[[ PROVIDED ENTRIES, beginning ]]

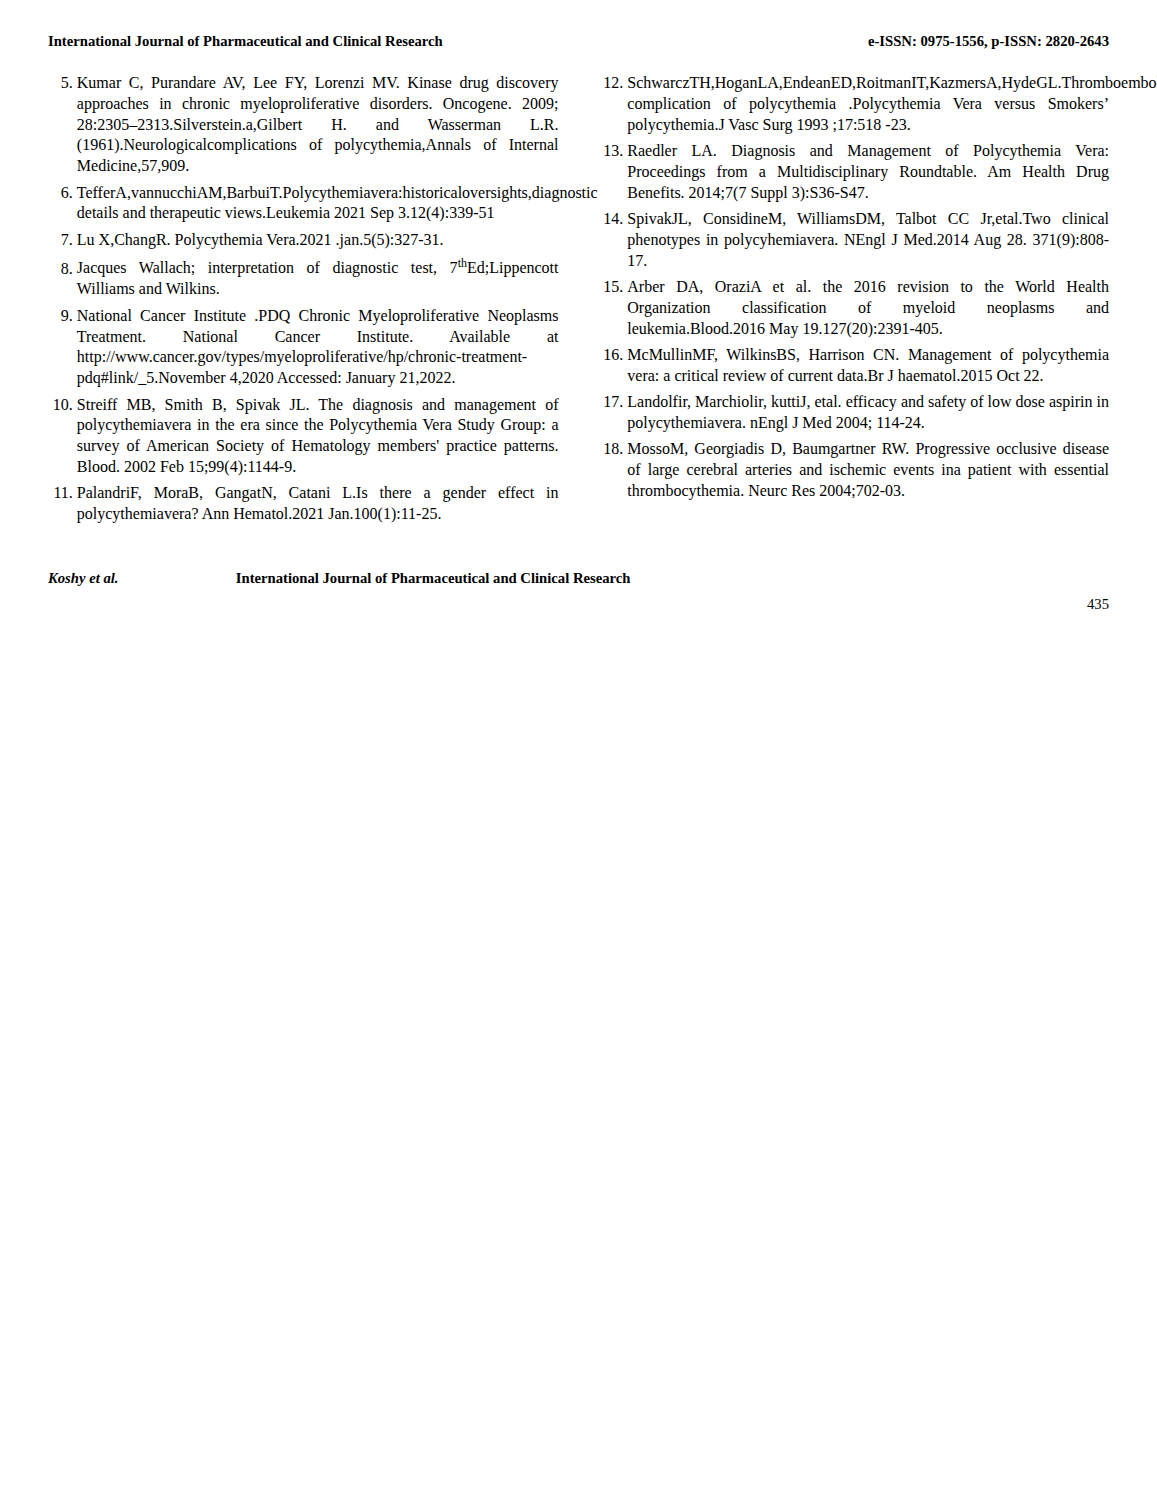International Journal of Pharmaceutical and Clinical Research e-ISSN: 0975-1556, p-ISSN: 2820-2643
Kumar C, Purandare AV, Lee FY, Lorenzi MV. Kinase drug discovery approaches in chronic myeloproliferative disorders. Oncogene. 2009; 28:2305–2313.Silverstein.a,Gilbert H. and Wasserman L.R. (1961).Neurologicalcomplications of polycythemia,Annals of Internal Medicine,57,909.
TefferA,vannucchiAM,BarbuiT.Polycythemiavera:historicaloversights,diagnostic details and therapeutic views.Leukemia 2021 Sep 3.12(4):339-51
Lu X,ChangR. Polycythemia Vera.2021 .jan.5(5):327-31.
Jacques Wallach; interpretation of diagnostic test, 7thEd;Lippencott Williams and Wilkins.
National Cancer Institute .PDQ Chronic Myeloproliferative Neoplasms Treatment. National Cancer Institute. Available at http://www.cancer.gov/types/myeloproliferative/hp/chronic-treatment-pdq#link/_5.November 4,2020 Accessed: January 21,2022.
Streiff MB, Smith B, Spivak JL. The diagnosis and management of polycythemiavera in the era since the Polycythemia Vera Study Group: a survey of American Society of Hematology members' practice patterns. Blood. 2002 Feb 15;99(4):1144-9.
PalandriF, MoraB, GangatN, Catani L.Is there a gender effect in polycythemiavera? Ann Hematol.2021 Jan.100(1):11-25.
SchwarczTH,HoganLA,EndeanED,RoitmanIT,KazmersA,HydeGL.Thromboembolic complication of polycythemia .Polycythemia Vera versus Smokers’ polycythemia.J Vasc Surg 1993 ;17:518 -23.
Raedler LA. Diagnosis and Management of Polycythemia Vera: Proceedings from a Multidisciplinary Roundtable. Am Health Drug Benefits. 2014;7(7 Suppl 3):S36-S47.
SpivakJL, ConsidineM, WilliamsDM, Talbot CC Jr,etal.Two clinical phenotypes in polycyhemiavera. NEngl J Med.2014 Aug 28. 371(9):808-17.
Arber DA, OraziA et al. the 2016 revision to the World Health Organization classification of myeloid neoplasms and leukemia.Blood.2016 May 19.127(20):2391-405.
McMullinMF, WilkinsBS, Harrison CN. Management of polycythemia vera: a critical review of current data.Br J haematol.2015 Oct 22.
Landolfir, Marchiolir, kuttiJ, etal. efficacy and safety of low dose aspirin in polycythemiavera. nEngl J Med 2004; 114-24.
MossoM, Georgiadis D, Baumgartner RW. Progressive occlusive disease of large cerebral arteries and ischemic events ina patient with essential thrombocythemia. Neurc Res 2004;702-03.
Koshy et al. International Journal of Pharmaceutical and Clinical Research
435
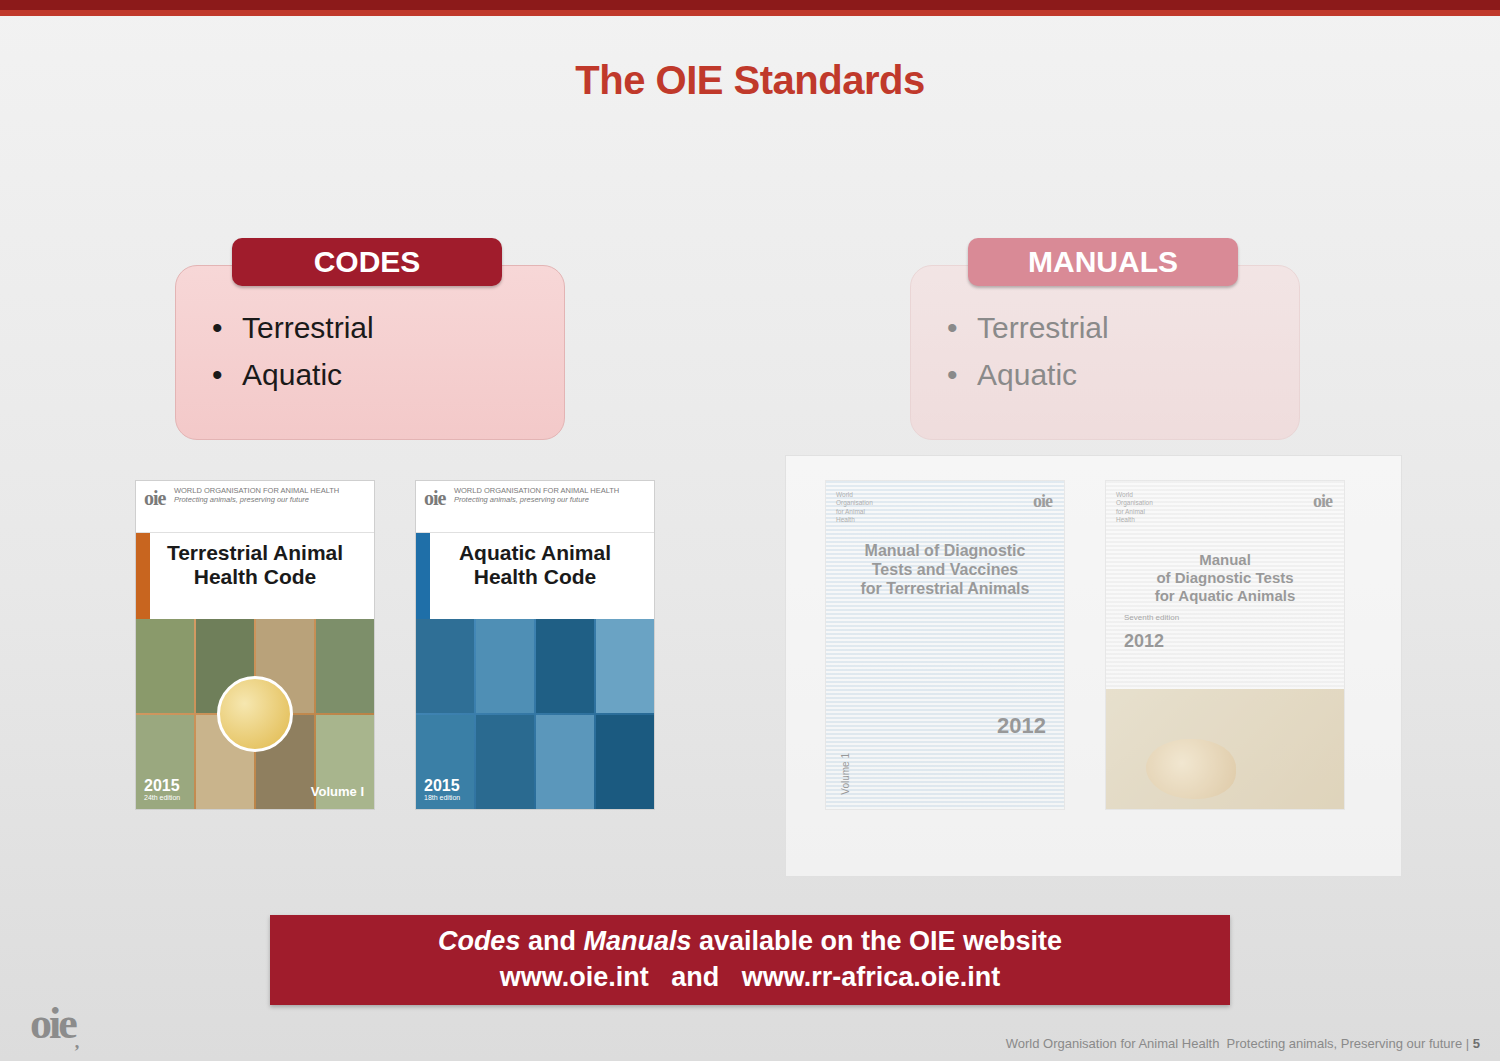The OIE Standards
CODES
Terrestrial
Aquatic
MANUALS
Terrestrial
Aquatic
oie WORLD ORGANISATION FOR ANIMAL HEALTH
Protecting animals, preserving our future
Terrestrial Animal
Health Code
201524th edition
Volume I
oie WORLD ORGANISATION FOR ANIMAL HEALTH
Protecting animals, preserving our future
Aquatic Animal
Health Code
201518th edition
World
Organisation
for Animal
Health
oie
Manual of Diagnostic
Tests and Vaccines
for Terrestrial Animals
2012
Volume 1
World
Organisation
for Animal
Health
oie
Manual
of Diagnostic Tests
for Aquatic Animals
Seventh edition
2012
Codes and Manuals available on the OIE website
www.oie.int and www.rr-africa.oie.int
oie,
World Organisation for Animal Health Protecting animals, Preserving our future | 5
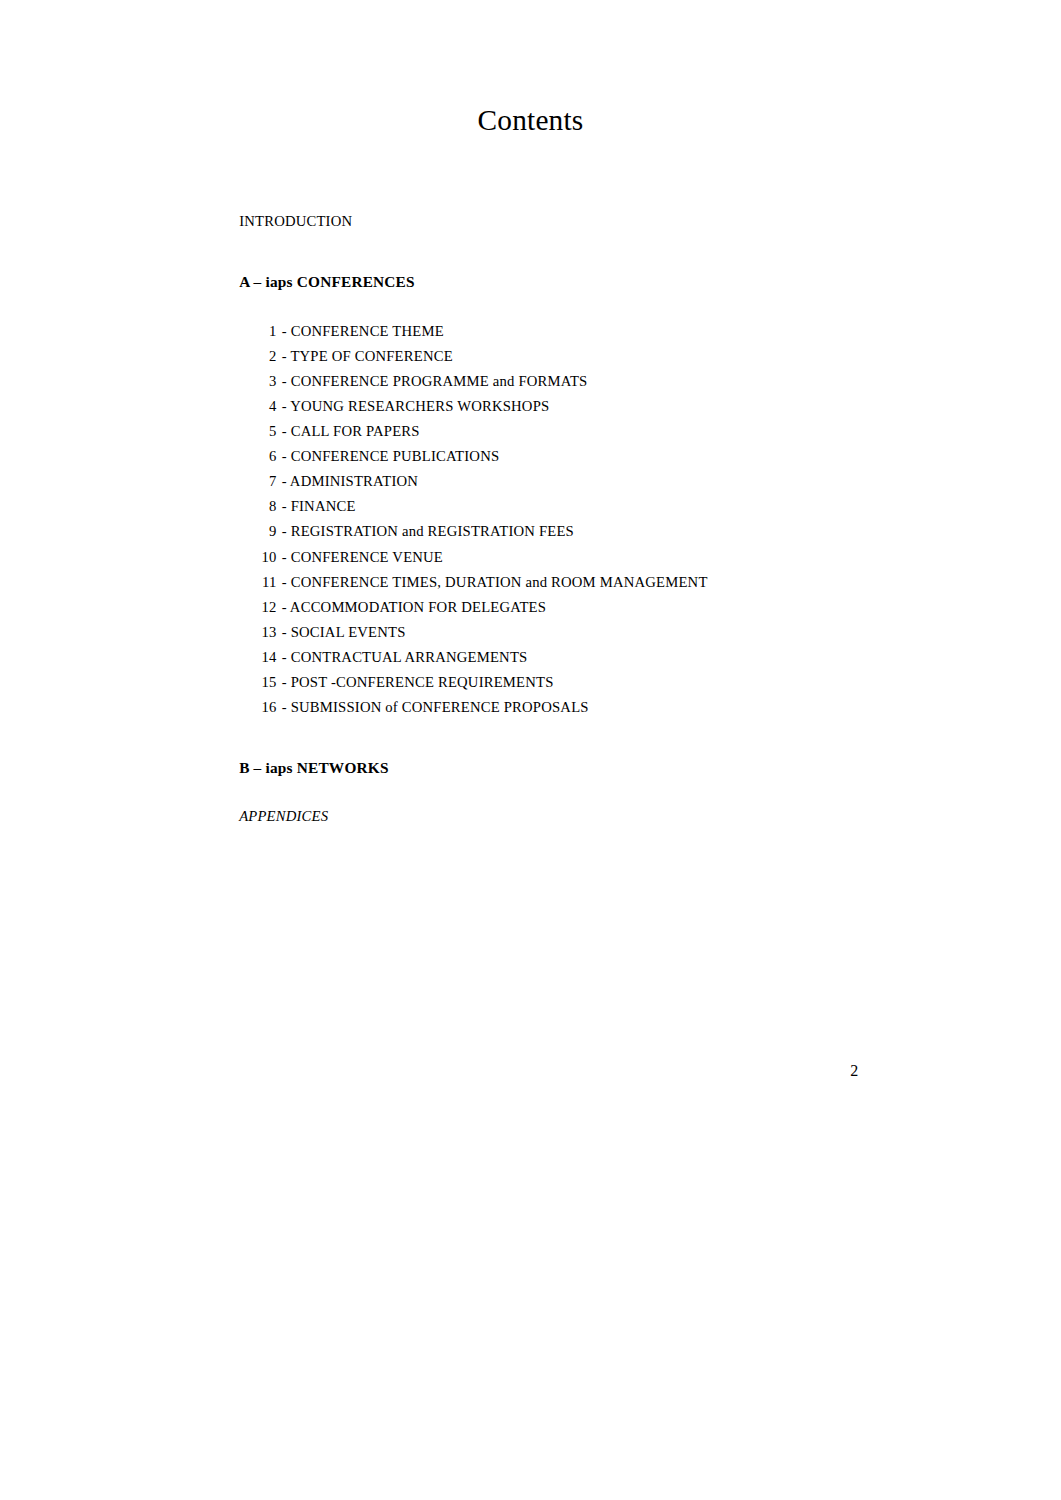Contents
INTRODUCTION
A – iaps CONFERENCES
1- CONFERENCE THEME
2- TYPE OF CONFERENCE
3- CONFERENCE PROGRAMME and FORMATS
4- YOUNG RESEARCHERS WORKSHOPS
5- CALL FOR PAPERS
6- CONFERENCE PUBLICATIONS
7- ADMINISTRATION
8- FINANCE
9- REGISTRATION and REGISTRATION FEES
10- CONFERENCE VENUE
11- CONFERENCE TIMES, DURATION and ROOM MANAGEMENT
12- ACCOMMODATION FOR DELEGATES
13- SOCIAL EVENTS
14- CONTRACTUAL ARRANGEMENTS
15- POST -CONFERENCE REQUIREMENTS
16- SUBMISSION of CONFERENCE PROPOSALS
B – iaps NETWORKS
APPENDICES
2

[[ PROVIDED ENTRIES, end ]]

[YOUR INSTRUCTIONS]
Take the entries above and return only the lines from the one with "Lu X,ChangR. Polycythemia" to the one with "Arber DA, OraziA", both included, unchanged.

[REPLY]
Lu X,ChangR. Polycythemia Vera.2021 .jan.5(5):327-31.
Jacques Wallach; interpretation of diagnostic test, 7thEd;Lippencott Williams and Wilkins.
National Cancer Institute .PDQ Chronic Myeloproliferative Neoplasms Treatment. National Cancer Institute. Available at http://www.cancer.gov/types/myeloproliferative/hp/chronic-treatment-pdq#link/_5.November 4,2020 Accessed: January 21,2022.
Streiff MB, Smith B, Spivak JL. The diagnosis and management of polycythemiavera in the era since the Polycythemia Vera Study Group: a survey of American Society of Hematology members' practice patterns. Blood. 2002 Feb 15;99(4):1144-9.
PalandriF, MoraB, GangatN, Catani L.Is there a gender effect in polycythemiavera? Ann Hematol.2021 Jan.100(1):11-25.
SchwarczTH,HoganLA,EndeanED,RoitmanIT,KazmersA,HydeGL.Thromboembolic complication of polycythemia .Polycythemia Vera versus Smokers’ polycythemia.J Vasc Surg 1993 ;17:518 -23.
Raedler LA. Diagnosis and Management of Polycythemia Vera: Proceedings from a Multidisciplinary Roundtable. Am Health Drug Benefits. 2014;7(7 Suppl 3):S36-S47.
SpivakJL, ConsidineM, WilliamsDM, Talbot CC Jr,etal.Two clinical phenotypes in polycyhemiavera. NEngl J Med.2014 Aug 28. 371(9):808-17.
Arber DA, OraziA et al. the 2016 revision to the World Health Organization classification of myeloid neoplasms and leukemia.Blood.2016 May 19.127(20):2391-405.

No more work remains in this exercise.